提示文
==========
医局カースト
整形外科:「田原さん、神様だれかコンサル出来る?」
田原:「えーと、貴島先生以外はいらっしゃいますけど」
整形外科:「吉良先生か杉尾先生にお願いしたいんだけど」
田原:「杉尾先生に声かけてみますね」
「杉尾先生、今お時間大丈夫ですか?整形からコンサルなんですけど」
杉尾:「んー、はい行きますね」
整形外科:「あっ、先生すいません。症例は40代女性の鍵内さん。両下肢の痺れで受診した患者なんですけど、整形的にはX線で腰は大丈夫だし、糖尿もないですし、よく解らないんですよ」
杉尾:「んー、んー解りました。後はこちらで拝見しますね。」
「んー、はじめまして鍵内さん、診察させてもらいますね」
「この針でチクチクしていきますので、感覚がおかしい所を教えて下さい」
鍵内:「あっ、両足の先だけが痺れてると思ってたんですけど、針でチクチクされるとお臍よりちょっと上ぐらいから、感覚が鈍いです。」「あっ、その辺からです。」
整形外科:「まさか」
杉尾:「んー、んーそうですね。これは脊髄障害ですね。骨に異常はないようですが。おそらく多発性硬化症や視神経脊髄炎なんでしょう。ウチで精査しますね。」
整形外科:「いやーすいません。お願いします。」
田原:「杉尾先生!針一本で診断しちゃいましたね!!!なんか感動しました!」
杉尾:「んー、しっかり診察しないと、難しい症例は診断つけづらいよね。最近は検査優先で診察がおろそかになることが多いけどね。」
田原:「すごいです!なんでこんな診察が出来るんですか?」
杉尾:「なんで?んー、んー、、、なんでって、それは神経内科医だからね笑」
私の職場であるA病院神経内科には4人の医師が所属しており、
部長の吉良先生、副部長の貴島先生、杉尾先生、高木先生がいらっしゃいます。
==========
データ欄
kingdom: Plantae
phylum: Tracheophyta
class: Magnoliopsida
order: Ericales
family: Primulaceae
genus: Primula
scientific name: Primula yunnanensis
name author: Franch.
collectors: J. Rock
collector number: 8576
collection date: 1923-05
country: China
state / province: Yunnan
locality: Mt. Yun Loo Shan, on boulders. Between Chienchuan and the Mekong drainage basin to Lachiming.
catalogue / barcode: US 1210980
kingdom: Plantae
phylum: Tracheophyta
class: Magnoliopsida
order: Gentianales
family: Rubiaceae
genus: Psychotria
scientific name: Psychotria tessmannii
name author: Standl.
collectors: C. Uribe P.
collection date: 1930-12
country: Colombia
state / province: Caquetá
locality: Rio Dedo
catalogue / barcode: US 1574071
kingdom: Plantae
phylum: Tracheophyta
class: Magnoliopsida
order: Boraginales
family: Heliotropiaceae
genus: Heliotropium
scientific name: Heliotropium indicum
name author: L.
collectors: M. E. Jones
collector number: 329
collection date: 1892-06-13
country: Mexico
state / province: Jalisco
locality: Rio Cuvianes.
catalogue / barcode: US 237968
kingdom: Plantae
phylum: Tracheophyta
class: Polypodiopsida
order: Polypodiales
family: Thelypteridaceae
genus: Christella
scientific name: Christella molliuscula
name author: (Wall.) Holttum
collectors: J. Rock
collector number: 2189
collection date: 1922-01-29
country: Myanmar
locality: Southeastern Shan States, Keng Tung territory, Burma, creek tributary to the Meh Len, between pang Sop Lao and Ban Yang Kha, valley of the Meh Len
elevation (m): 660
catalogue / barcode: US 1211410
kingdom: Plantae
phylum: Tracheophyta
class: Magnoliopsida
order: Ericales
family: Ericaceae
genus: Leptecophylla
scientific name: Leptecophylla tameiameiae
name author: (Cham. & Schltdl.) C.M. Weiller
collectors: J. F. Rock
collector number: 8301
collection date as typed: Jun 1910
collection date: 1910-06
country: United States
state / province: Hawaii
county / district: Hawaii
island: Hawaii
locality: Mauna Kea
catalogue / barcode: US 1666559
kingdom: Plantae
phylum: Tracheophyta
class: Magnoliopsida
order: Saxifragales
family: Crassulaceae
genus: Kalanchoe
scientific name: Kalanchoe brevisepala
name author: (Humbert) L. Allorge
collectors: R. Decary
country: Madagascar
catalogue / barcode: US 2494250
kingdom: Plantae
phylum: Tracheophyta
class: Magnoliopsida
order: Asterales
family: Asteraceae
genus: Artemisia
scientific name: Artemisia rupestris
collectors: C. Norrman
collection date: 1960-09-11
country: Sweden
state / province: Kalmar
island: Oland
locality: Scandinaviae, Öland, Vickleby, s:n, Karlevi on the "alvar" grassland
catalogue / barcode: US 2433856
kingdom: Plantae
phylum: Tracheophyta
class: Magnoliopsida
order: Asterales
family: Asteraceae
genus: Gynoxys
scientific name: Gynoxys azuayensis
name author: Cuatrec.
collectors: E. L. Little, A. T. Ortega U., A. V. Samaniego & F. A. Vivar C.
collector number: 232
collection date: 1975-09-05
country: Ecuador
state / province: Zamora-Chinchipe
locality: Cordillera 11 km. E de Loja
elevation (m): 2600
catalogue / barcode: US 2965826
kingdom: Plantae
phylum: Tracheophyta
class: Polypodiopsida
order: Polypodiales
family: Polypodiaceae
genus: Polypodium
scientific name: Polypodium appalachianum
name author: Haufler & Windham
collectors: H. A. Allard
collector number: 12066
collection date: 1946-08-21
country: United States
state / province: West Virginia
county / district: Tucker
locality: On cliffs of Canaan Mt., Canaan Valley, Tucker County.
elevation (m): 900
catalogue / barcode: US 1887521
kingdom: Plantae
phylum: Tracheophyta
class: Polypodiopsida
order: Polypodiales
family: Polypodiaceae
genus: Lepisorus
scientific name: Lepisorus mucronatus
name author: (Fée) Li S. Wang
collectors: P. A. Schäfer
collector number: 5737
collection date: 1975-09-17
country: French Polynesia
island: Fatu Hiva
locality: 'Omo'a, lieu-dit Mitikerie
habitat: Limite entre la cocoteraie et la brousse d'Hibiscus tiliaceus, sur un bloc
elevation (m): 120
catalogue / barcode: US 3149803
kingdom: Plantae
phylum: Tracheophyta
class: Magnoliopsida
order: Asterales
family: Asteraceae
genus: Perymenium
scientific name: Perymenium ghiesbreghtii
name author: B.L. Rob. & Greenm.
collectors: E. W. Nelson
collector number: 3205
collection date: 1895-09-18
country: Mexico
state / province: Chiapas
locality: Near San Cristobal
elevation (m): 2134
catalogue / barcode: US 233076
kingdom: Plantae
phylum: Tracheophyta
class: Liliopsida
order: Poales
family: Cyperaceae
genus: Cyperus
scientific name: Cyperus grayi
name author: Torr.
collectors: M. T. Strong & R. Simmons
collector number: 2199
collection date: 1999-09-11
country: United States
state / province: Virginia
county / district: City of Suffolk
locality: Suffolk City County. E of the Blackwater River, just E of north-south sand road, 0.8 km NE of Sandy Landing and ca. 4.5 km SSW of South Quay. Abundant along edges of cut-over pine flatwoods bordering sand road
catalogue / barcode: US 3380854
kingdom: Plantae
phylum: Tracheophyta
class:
==========
演習問題 1
医局カーストを題材とする提示文で、針で確かめたとき鍵内さんが感覚が鈍いと答えたのは体のどのあたりからですか。
演習問題 2
医局カーストを題材とする提示文について、最後の文の後に続く部分を書いてください。

解答欄 1
お臍よりちょっと上ぐらいからです。

解答欄 2
部長の吉良先生は小柄な白髪のお爺ちゃん先生、診療能力は高いけどお年なので体力に難があり、長時間労働はちょっと遠慮がち。副部長の貴島先生はイケメンちょい悪親父。仕事に興味がなく如何にして仕事をしないかを常に研究されている。杉尾先生は外科でいう所のゴッドハンド、このドクターに診断できないものはない、と言える程の輝きを放つ、中肉中背で若干の人見知り。高木先生は仕事をしない事にかけては貴島先生と互角以上で競える実力を持ち、診療能力に関しては病院内で一、二の低さを競える、類まれなる小太り医師。
スクールカーストという言葉がありますが、臨床の現場では医局カーストが存在します。偉い偉くないという言い方は違いますが、力関係の強弱があります。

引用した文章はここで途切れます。